Please make sure to power off the Pi while you are building and connecting the circuit.

The circuit we are using here is very similar to the one user jts3k created in this Instructable. However, his version used an Arduino and his solenoid was powered by two external 9v batteries. Two 9v batteries aren't going to be strong enough for our needs. I'm using an external 18v power supply (see shopping list) to drive the solenoid. Don't be alarmed that we're using this to drive a 5v solenoid. It's only for .3 seconds but when it activates all this current rushes in to charge the electromagnet, so we need something robust. And your Pi is protected too, thanks to the diode in the circuit. I've found that different versions of Alexa require a different amount of force to press the button, so you might be able to get away with a 12v power supply or even less. If you have a spare power supply around, try it out and you can always move to more voltage later.

The CustomWake.py script as written already sends 5v down GPIO pin 23 on the Pi when it hears the wake word. This will basically "close the switch" (the transistor in the circuit) and send the 18v to the solenoid. You can use a different pin on the Pi, but if you choose to do so, make sure you update the code appropriately. Remember: The physical pin # on the Pi is not the same as the GPIO pin # used in your code. See the attached diagram that maps physical pins to GPIO pins.

Once you've connected built the circuit and connected it to your Pi, power up the Pi and wait a minute or so for it to boot. You should be able to speak your wake work and see the solenoid fire!

You'll need to print the 3D holder that will position the solenoid in the right spot for your particular Alexa model. This page on Amazon will help you identify what model Alexa you have and therefore which file to use.

My designs work, but they are pretty basic. If you're a creative person skilled with CAD, I've also included STEP files with this Instructable to use as starting point for designing your own solenoid holder.

If your solenoid is still connected to your circuit from the previous step, unplug it now. You'll need to feed the connector cable through the back of the holder. Push the solenoid tightly into the holder and give the plunger a couple of taps to make sure it moves freely. If it doesn't, you might need to carefully trim away a little plastic from your print.

Once the solenoid is installed, carefully slide/place your Alexa device in the holder. Make sure that the solenoid's plunger is positioned over the "action" button on your device (the small circle symbol). Reconnect the solenoid to your circuit. You can also plug in your Alexa device at this time.

When you speak your wake word (or wake phrase), the Pi will now fire the solenoid which will press the "action" button on your Alexa. The blue "listening" light should turn on. At this point, your Alexa's built-in microphone will take over and listen to the rest of your request and reply. Amazing!

If the solenoid is triggered but the blue light does not come one, it could be because of 2 problems.

First, the solenoid might not be directly over the button. This is easy to test. Gently push down on the plunger with your hand and see if it triggers the button press.
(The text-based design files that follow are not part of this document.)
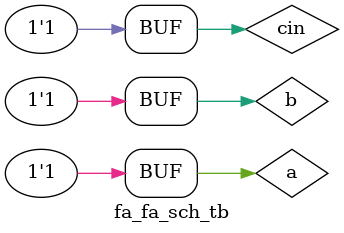
<source format=v>

`timescale 1ns / 1ps

module fa_fa_sch_tb();

// Inputs
   reg a;
   reg b;
   reg cin;

// Output
   wire sum;
   wire cout;

// Bidirs

// Instantiate the UUT
   fa UUT (
		.a(a), 
		.b(b), 
		.cin(cin), 
		.sum(sum), 
		.cout(cout)
   );
// Initialize Inputs
   initial begin
		#20 a = 0; b = 0; cin = 0;
		#20 a = 0; b = 0; cin = 1;
		#20 a = 0; b = 1; cin = 0;
		#20 a = 0; b = 1; cin = 1;
		#20 a = 1; b = 0; cin = 0;
		#20 a = 1; b = 0; cin = 1;
		#20 a = 1; b = 1; cin = 0;
		#20 a = 1; b = 1; cin = 1;
   end
endmodule

</source>
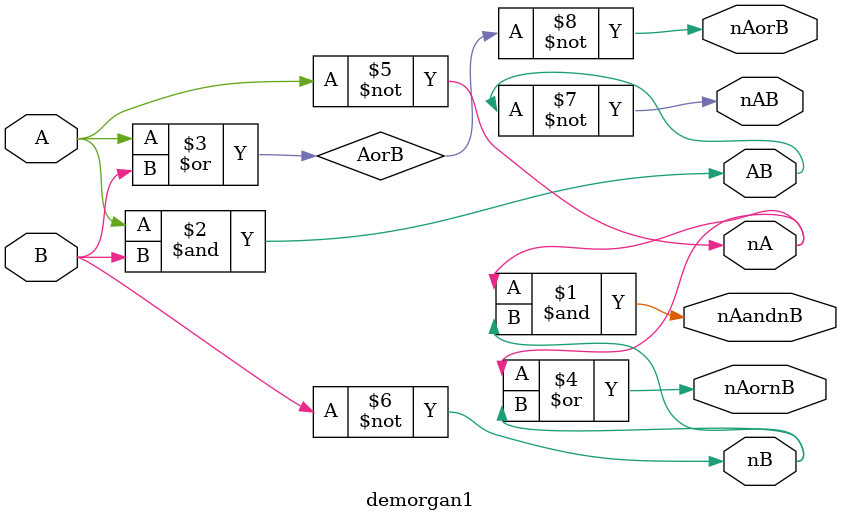
<source format=v>
module demorgan1
(
  input  A,          // Single bit inputs
  input  B,
  output nA,         // Output intermediate complemented inputs
  output nB,
  output nAandnB,     // Single bit output, (~A)*(~B)
  output AB,
  output nAB,
  output nAorB,
  output nAornB
);

  wire nA;
  wire nB;
  wire AorB;
  not Ainv(nA, A);  	// Top inverter is named Ainv, takes signal A as input and produces signal nA
  not Binv(nB, B);
  and andgate(nAandnB, nA, nB); 	// AND gate produces nAandnB from nA and nB
  and andgate2(AB, A, B);
  not ABinv(nAB, AB);
  or orgate(AorB, A, B);
  not AorBinv(nAorB, AorB);
  or orgate2(nAornB, nA, nB);
endmodule

</source>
If not, rotate your Alexa until the button is in the correct location.

Second, the solenoid might not be pressing down with enough force. If this is the case, try a power supply with a slightly higher voltage and amp rating. I would not recommend over 18v 2a for this particular solenoid.
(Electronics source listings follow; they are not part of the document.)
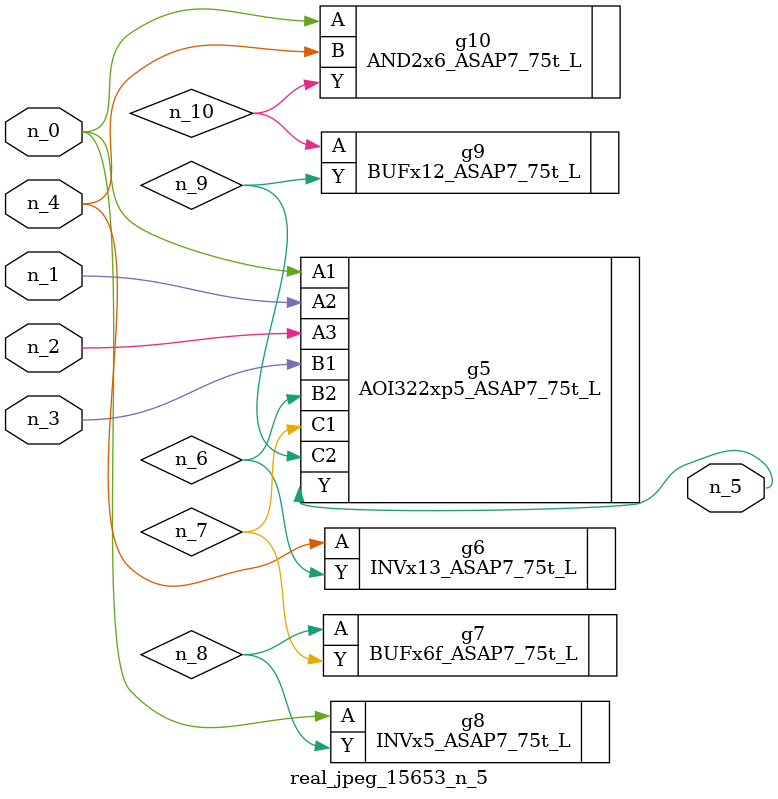
<source format=v>
module real_jpeg_15653_n_5 (n_4, n_0, n_1, n_2, n_3, n_5);

input n_4;
input n_0;
input n_1;
input n_2;
input n_3;

output n_5;

wire n_8;
wire n_6;
wire n_7;
wire n_10;
wire n_9;

AOI322xp5_ASAP7_75t_L g5 ( 
.A1(n_0),
.A2(n_1),
.A3(n_2),
.B1(n_3),
.B2(n_6),
.C1(n_7),
.C2(n_9),
.Y(n_5)
);

INVx5_ASAP7_75t_L g8 ( 
.A(n_0),
.Y(n_8)
);

AND2x6_ASAP7_75t_L g10 ( 
.A(n_0),
.B(n_4),
.Y(n_10)
);

INVx13_ASAP7_75t_L g6 ( 
.A(n_4),
.Y(n_6)
);

BUFx6f_ASAP7_75t_L g7 ( 
.A(n_8),
.Y(n_7)
);

BUFx12_ASAP7_75t_L g9 ( 
.A(n_10),
.Y(n_9)
);


endmodule
</source>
If you don't like the "tapping" sound the solenoid makes when it impacts the device, you can try cutting a small piece of self-adhesive velvet and placing it on top of the button to reduce the sound.

Alexa is capable of speaking in a few different voices. You can say "Alexa, Change your voice" to change it. Try and pick a voice that is appropriate to the wake word or phrase that you have chosen. For example, for my personal "Jarvis", I have changed Alexa's voice to a male British accent.